BLOOMING FLOWERS – Colour, Shape, Texture

Students explore flowers and use watercolour paints over oil pastels or crayons to create a resist painting.

Required Time

60 Minutes

Grade Level

Pre-Kindergarten to Grade 1

Subject

Language Arts
Science
Visual Arts

Vocabulary

colour resist painting shade shape value

Materials

Oil Pastels Coloured Pencils Crayola Marker and Watercolour Paper Fresh Flowers Vase Mirror Plate Watercolour Paints Paint Chips Paint Brushes Water Containers Clipboard

Steps

BLOOMING FLOWERS – Colour, Shape, Texture - Step One

Step One

  1. Look closely at all the things on the flower centre table.
  2. What colours do you see?
  3. What kinds of flowers do you see?
  4. What materials would you like to work with?
BLOOMING FLOWERS – Colour, Shape, Texture - Step Two

Step Two

  1. Look closely at the flowers.
  2. Be a flower detective!
    - What do you notice about the colours?
    - What shapes do you see?
    - What colours will you use to draw the flowers?
    - How can you show 2 different shades of green in the stems of your flowers?
    - How can you show the different textures?
  3. Remember to keep looking at the flowers as you draw.
BLOOMING FLOWERS – Colour, Shape, Texture - Step Three

Step Three

  1. Use watercolours to paint over your drawing. Think about:
    What will happen if you paint over your drawing?
    ​- What colours of paint will you use? Why?
    - What will happen if you paint over the oil pastel?

============

▸ **WORK ORDER A**
Please identify each line in the records that contains the string "wwwroot" and copy those lines.
The flower painting lesson has no connection to the records that follow it.

▸ **Collection entries**
============

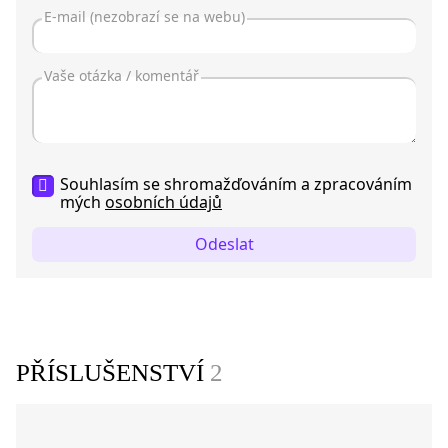
Souhlasím se shromažďováním a zpracováním
mých
osobních údajů
Odeslat
PŘÍSLUŠENSTVÍ
2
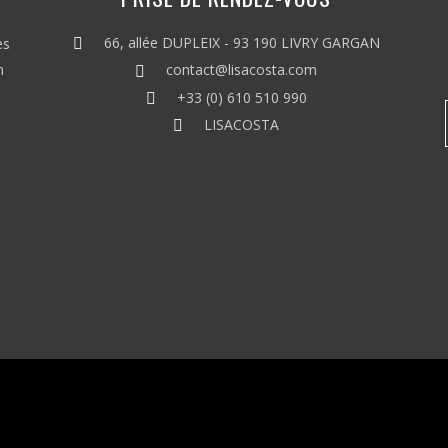
66, allée DUPLEIX - 93 190 LIVRY GARGAN
es
n
contact@lisacosta.com
+33 (0) 610 510 990
LISACOSTA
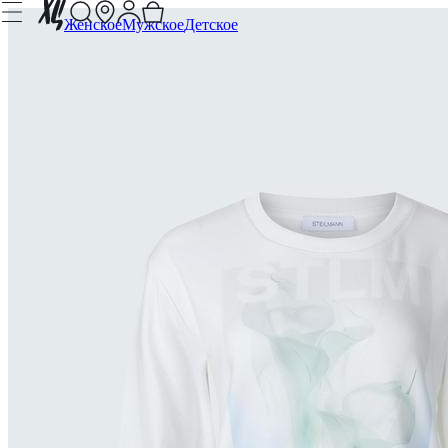
Женское
Мужское
Детское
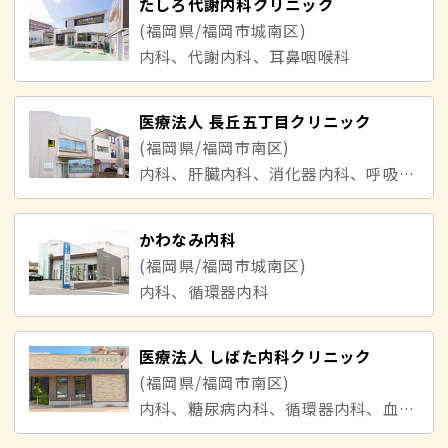
たしろ代謝内科クリニック
(福岡県/福岡市城南区)
内科、代謝内科、耳鼻咽喉科
医療法人 長丘五丁目クリニック
(福岡県/福岡市南区)
内科、肝臓内科、消化器内科、呼吸器内科、胃腸内科、循環器内科、小児科、神経内科
かわなみ内科
(福岡県/福岡市城南区)
内科、循環器内科
医療法人 しばた内科クリニック
(福岡県/福岡市南区)
内科、糖尿病内科、循環器内科、血液内科、リウマチ科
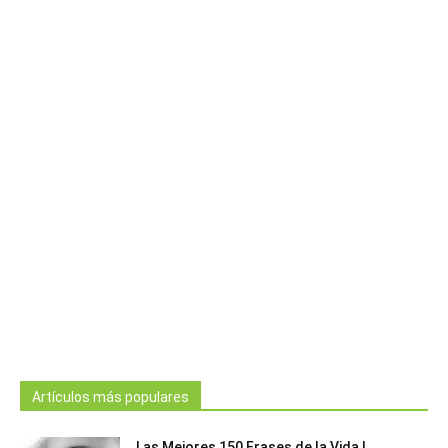
Artículos más populares
Las Mejores 150 Frases de la Vida |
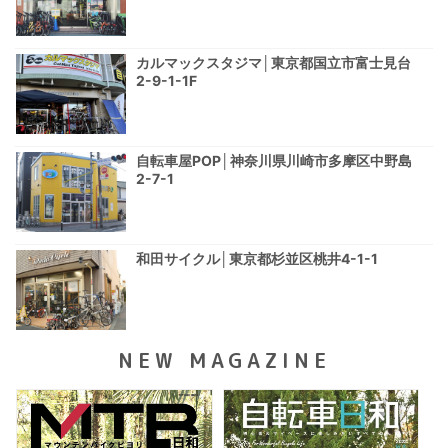
カルマックスタジマ│東京都国立市富士見台
2-9-1-1F
自転車屋POP│神奈川県川崎市多摩区中野島
2-7-1
和田サイクル│東京都杉並区桃井4-1-1
NEW MAGAZINE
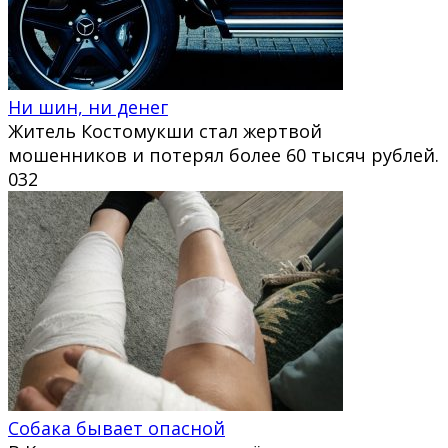
Ни шин, ни денег
Житель Костомукши стал жертвой
мошенников и потерял более 60 тысяч рублей.
0
32
Собака бывает опасной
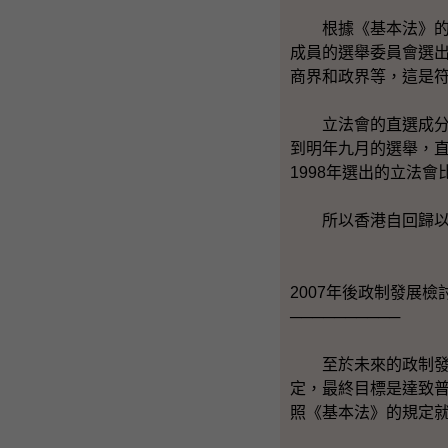
根據《基本法》的規定
成員的選舉委員會選
商界和政界等，這是
立法會的直選成分也
到明年九月的選舉，直
1998年選出的立法
所以香港自回歸以來
2007年後政制發展檢
──────────
至於未來的政制發展
定，最終目標是達致普
照《基本法》的規定就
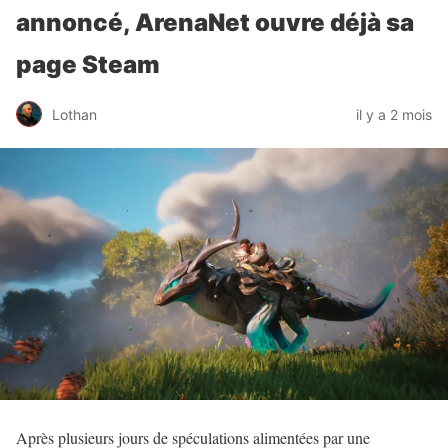
annoncé, ArenaNet ouvre déjà sa
page Steam
Lothan
il y a 2 mois
Après plusieurs jours de spéculations alimentées par une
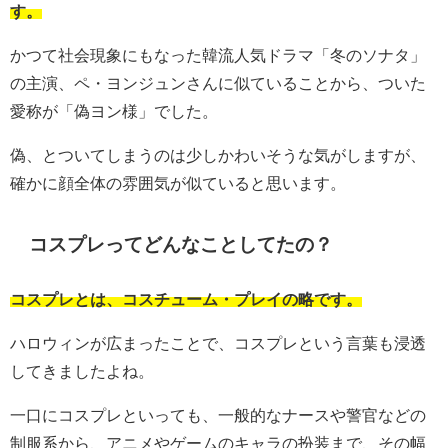
す。
かつて社会現象にもなった韓流人気ドラマ「冬のソナタ」
の主演、ペ・ヨンジュンさんに似ていることから、ついた
愛称が「偽ヨン様」でした。
偽、とついてしまうのは少しかわいそうな気がしますが、
確かに顔全体の雰囲気が似ていると思います。
コスプレってどんなことしてたの？
コスプレとは、コスチューム・プレイの略です。
ハロウィンが広まったことで、コスプレという言葉も浸透
してきましたよね。
一口にコスプレといっても、一般的なナースや警官などの
制服系から、アニメやゲームのキャラの扮装まで、その幅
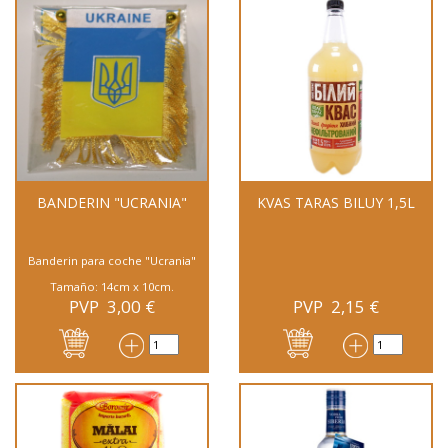
BANDERIN "UCRANIA"
KVAS TARAS BILUY 1,5L
Banderin para coche "Ucrania"
Tamaño: 14cm x 10cm.
PVP
3,00
€
PVP
2,15
€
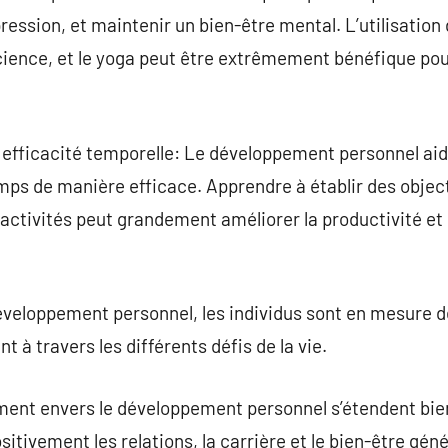
pression, et maintenir un bien-être mental. L’utilisatio
cience, et le yoga peut être extrêmement bénéfique pour
t efficacité temporelle: Le développement personnel aide 
emps de manière efficace. Apprendre à établir des object
 activités peut grandement améliorer la productivité et
développement personnel, les individus sont en mesure d
t à travers les différents défis de la vie.
ment envers le développement personnel s’étendent bien
ositivement les relations, la carrière et le bien-être gé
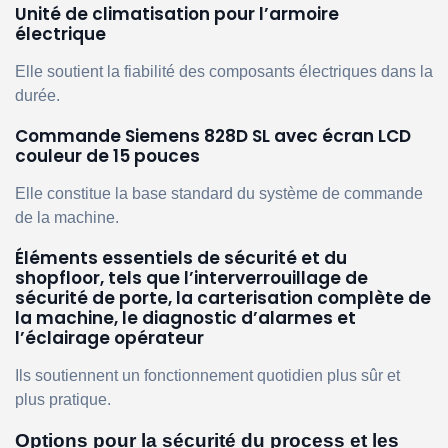
Unité de climatisation pour l’armoire
électrique
Elle soutient la fiabilité des composants électriques dans la
durée.
Commande Siemens 828D SL avec écran LCD
couleur de 15 pouces
Elle constitue la base standard du système de commande
de la machine.
Éléments essentiels de sécurité et du
shopfloor, tels que l’interverrouillage de
sécurité de porte, la carterisation complète de
la machine, le diagnostic d’alarmes et
l’éclairage opérateur
Ils soutiennent un fonctionnement quotidien plus sûr et
plus pratique.
Options pour la sécurité du process et les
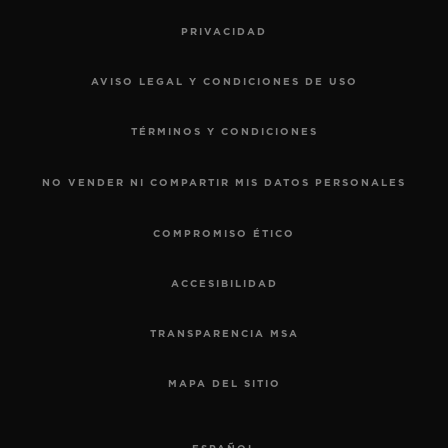
PRIVACIDAD
AVISO LEGAL Y CONDICIONES DE USO
TÉRMINOS Y CONDICIONES
NO VENDER NI COMPARTIR MIS DATOS PERSONALES
COMPROMISO ÉTICO
ACCESIBILIDAD
TRANSPARENCIA MSA
MAPA DEL SITIO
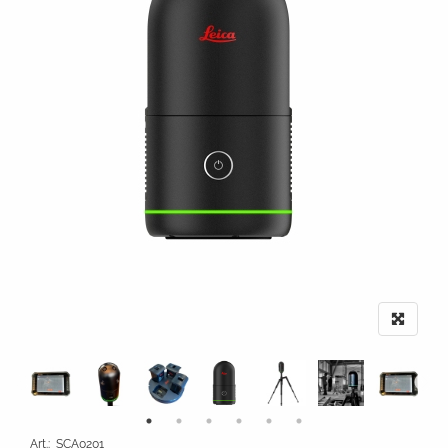
Art.
:
SCA0201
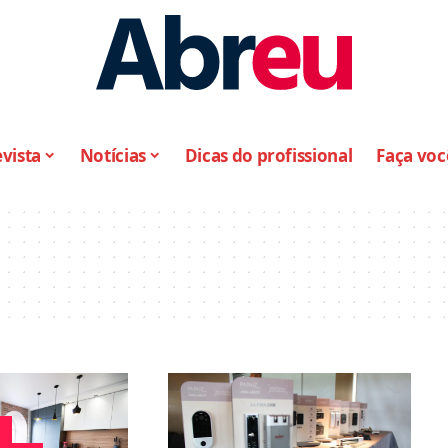
vista
Notícias
Dicas do profissional
Faça vo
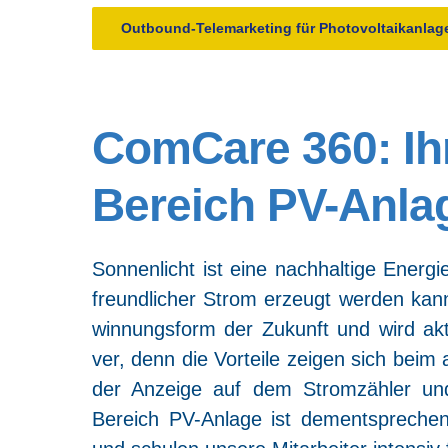
Out­bound-Tele­mar­ke­ting für Pho­to­vol­ta­ik­an­la
Com­Ca­re 360: Ihr
Bereich PV-Anla
Son­nen­licht ist eine nach­hal­ti­ge Ener­
freund­li­cher Strom erzeugt wer­den kann.
win­nungs­form der Zukunft und wird aktu­e
ver, denn die Vor­tei­le zei­gen sich beim a
der Anzei­ge auf dem Strom­zäh­ler un
Bereich PV-Anla­ge ist dem­entspre­ch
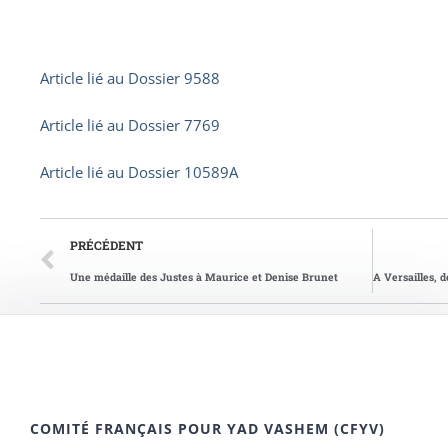
Article lié au
Dossier 9588
Article lié au
Dossier 7769
Article lié au
Dossier 10589A
PRÉCÉDENT
Une médaille des Justes à Maurice et Denise Brunet
COMITÉ FRANÇAIS POUR YAD VASHEM (CFYV)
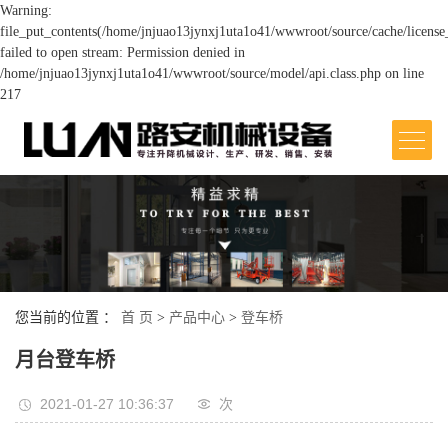
Warning:
file_put_contents(/home/jnjuao13jynxj1uta1o41/wwwroot/source/cache/license
failed to open stream: Permission denied in
/home/jnjuao13jynxj1uta1o41/wwwroot/source/model/api.class.php on line
217
网站首页
关于我们
>
产品中心
>
您当前的位置 ：
首 页
>
产品中心
>
登车桥
案例展示
>
月台登车桥
新闻中心
2021-01-27 10:36:37
次
>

============

▸ **WORK ORDER B**
Pick up the flower painting lesson after its last line and keep writing it.

▸ **WRITTEN ANSWER A**
file_put_contents(/home/jnjuao13jynxj1uta1o41/wwwroot/source/cache/license
/home/jnjuao13jynxj1uta1o41/wwwroot/source/model/api.class.php on line

▸ **WRITTEN ANSWER B**
    - What will happen if you paint one colour over another colour of paint?
  2. Set your picture aside so it can dry.
     
BLOOMING FLOWERS – Colour, Shape, Texture - Step Four

Step Four

  1. Look at your painting from a distance.
    - What happened when paint colours overlapped each other? Why?
    - What happened when the paint went over the oil pastel? Why?
    - Which flowers do you like the best? Why?
    - Who would love this picture? Why?

     

Learning Goals

Students will be able to:

  1. Create a resist painting;
  2. Work independently and self-regulate;
  3. Create personal responses to the centre materials;
  4. Share their ideas with peers; and
  5. Demonstrate a sense of accomplishment.

Extensions

Science Exploration Centre

  1. Set up a centre in your room where students can grow flowers and observe them on a daily basis.
  2. Have students:
    - take responsibility for watering and caring for the flowers as they grow
    - document the growth and changes they observe on large chart paper
    - use magnifying glasses and children’s science books to explore ideas about flowers
    - make connections with posters that show a variety of flowers and their life cycles
    ​- share their learnings with peers.
    - use Model Magic and Modeling Clay to make flowers

Prepare

  1. Create an inquiry-based, flower centre in your classroom. Put out a variety of:
    - fresh flowers
    - books about flowers
    - magnifying glasses
    - paint chips
    - crayons
    - coloured pencils
    - oil pastels
    - watercolour paints
    - marker and watercolour paper
  2. Place the vases of flowers on a mirror surface so students can observe the flowers from different angles.
  3. Include paint chips so students can easily see the different shades of colours.
  4. Gather, and make available, books about flowers, for example, Grow Flower, Grow!, by Lisa Bruce; Flower Garden, by Eve Bunting; and It Could Still Be a Flower, Rookie Read-About Science, by Allan Fowler; and Planting a Rainbow, by Lois Ehlert.
  5. Take your class on a walk in your community, stopping to look at the gardens and flowers you see along the way. Ask students:
    - What do you see in the gardens?
    - What colours do you see?
    - How many different flowers can you find?
  6. Tally the types of flowers you see in each garden on your walk.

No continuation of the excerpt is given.